Sorrow kills men, they say, gives life to women. A woman's heart is more alive than a man's, if less bold, and so with that heart of hers a woman can endure whatever comes her way.
But, for now, he had come back. Axel had come back and the night was sweet, the grass wet. Everything was joy, dancing and feasting. Hide-and-seek near the Temple of Love, blindman's buff on the terrace. Little roast pigs roamed crispy through the park, an orange in each mouth, a sprig of parsley in each ear, a knife and fork stuck upright in each back — my husband lay on the Temple steps, insensate from overeating. Antoinette! Antoinette! A chorus of voices, every one of them begging me to come play, every one of them not Axel's.
I couldn't rest until I found him. Or, better yet, till he found me, a white moth adrift on the night breezes.
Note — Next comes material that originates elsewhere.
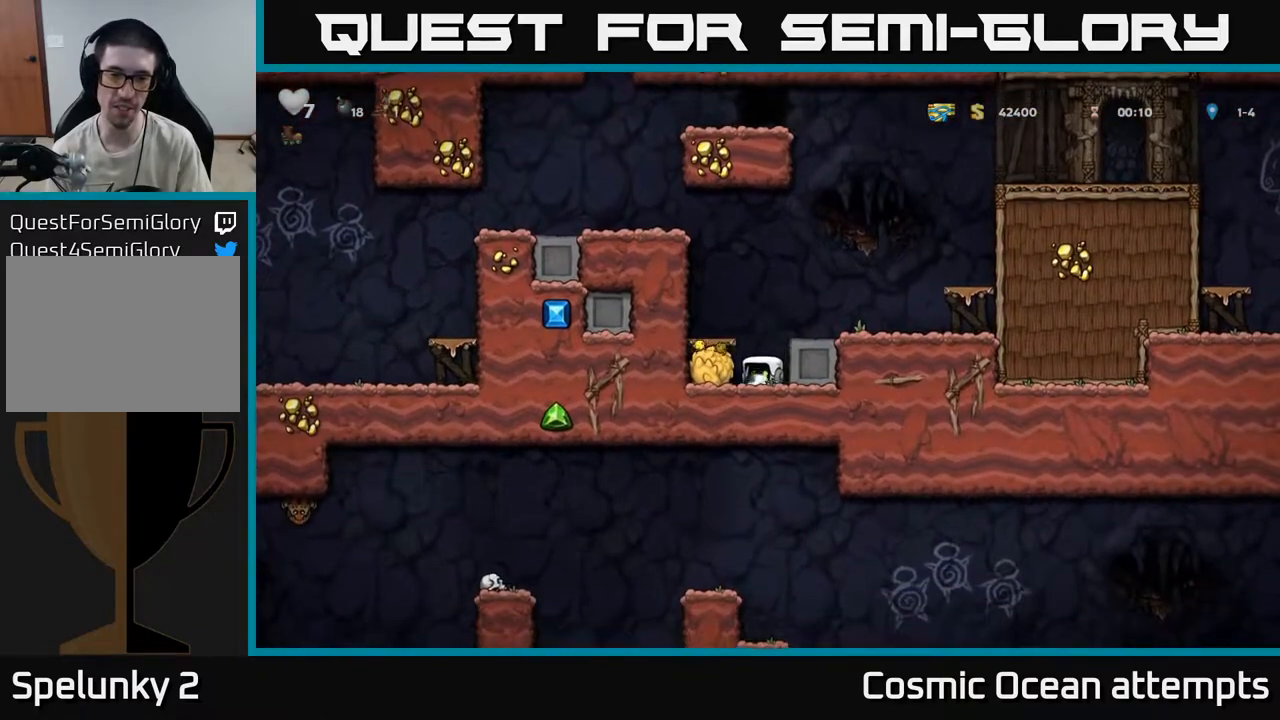
{"buttons": ["A", "DPAD_LEFT"], "left_stick": "center", "right_stick": "center", "events": [[33, "DPAD_DOWN", "up"], [33, "X", "up"], [67, "A", "down"], [100, "DPAD_LEFT", "down"], [367, "A", "up"], [500, "A", "down"]]}
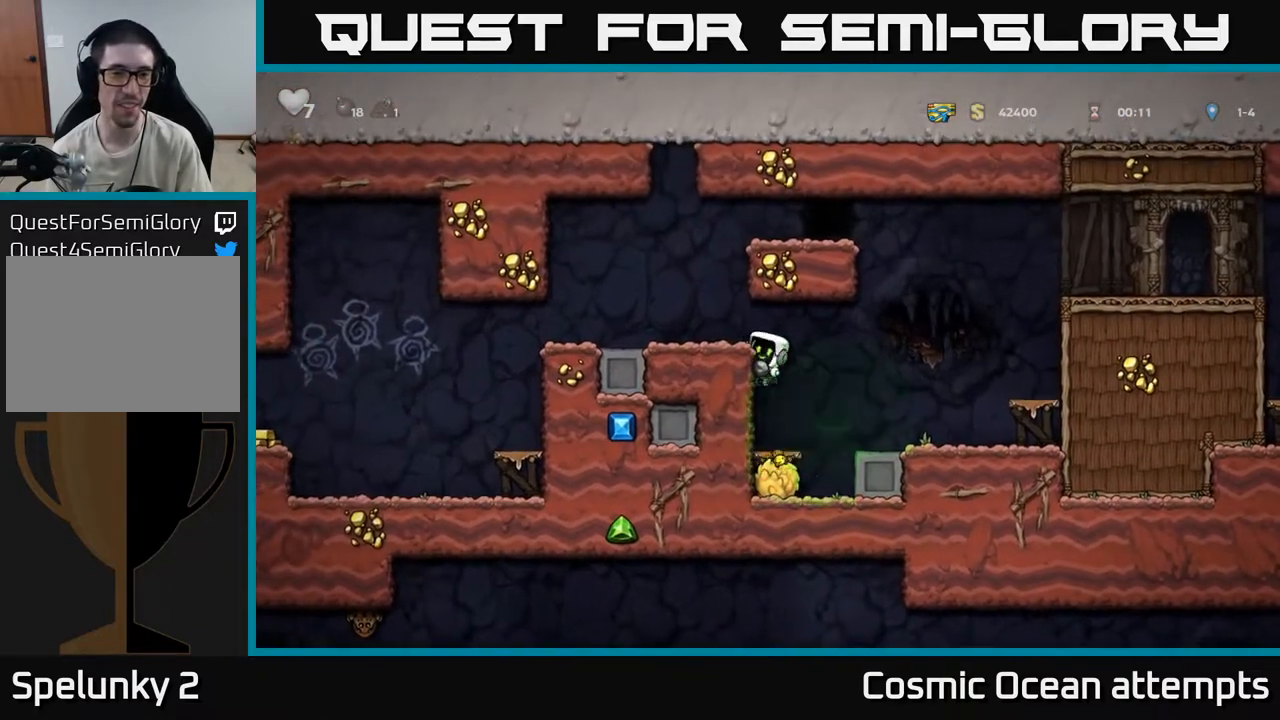
{"buttons": ["DPAD_LEFT"], "left_stick": "center", "right_stick": "center", "events": [[117, "A", "up"]]}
I was headed more or less in the direction of the chateau, though why, I can't say, except possibly to trick fate into giving me what I wanted by appearing not to want it very much after all. I passed couples in rapt embrace, both vertical and horizontal. I passed men and women relieving themselves, some behind trees, others in the middle of the path. It was well after midnight, Cassiopeia descending, Antoinette ascending. The night was dazzlingly bright, the canal clear as air, weeds and stones gleaming at the bottom, a clump of waving cress, a sparkling pebble.
Drifting moth, drifting, drifting, almost as if my feet never touched the ground. Almost as if I had no feet, only wings, a quickly beating heart.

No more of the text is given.